RJ wanted a removable transom, which was normally stock on Briggs boats, in order that he could drop on a motor for those pesky reservoir crossings. What is more fun than cutting giant holes in boats? Yahoo.
The hinge on one of RJ’s hatch lids had ripped the end-grain plywood to smithereens, so we re-saturated it with epoxy and made it back into a solid substance.
And RJ is screwing the reconstituted hatch lid back onto the boat.
Meanwhile the build-up of the removable transom is hardening, along with a repair on some delaminating side-wall plywood.
Jim is creating a brace to go in the bow hatch, where the two stock horizontal ribs meet the bow post. This was a weak spot in all the Briggs boats and they usually blew out on the first solid wave hit. I know I blew two pair of them out of two different boats in two consecutive trips back in the early eighties, both of them in Waltenburg Rapid at extreme low water. Boom! BOOM!

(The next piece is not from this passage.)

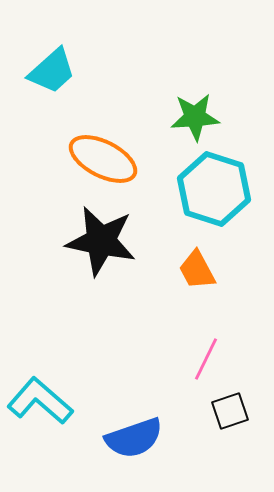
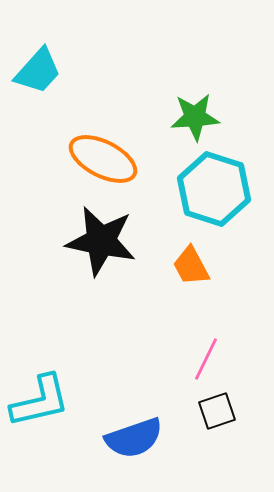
cyan trapezoid: moved 14 px left; rotated 6 degrees counterclockwise
orange trapezoid: moved 6 px left, 4 px up
cyan L-shape: rotated 126 degrees clockwise
black square: moved 13 px left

Jim also put a wonderful finishing touch on the Betty Boop—an Andy-Hutchinson-style decoupage of the classic Lord Culvert ad featuring Betty herself on a 1971 trip.
This morning the boats bid each other goodbye, Surprise Canyon heading back to Boulder City,
and Betty Boop heading upstairs to offgas paint fumes for a while. Those two boats will see each other again soon, I bet.
It was also the weekend of my final switch to modern epoxy. Out with the last of the WEST System,
and in with a slick new dispenser for Resin Research.
And lest things get boring around the shop, before noon we brought in two more boats in need of a beefed-up bottom: the Lodore and the Euphrates, both born in this shop two years ago, but with not quite a tough enough bottom lay-up. That’s about to change.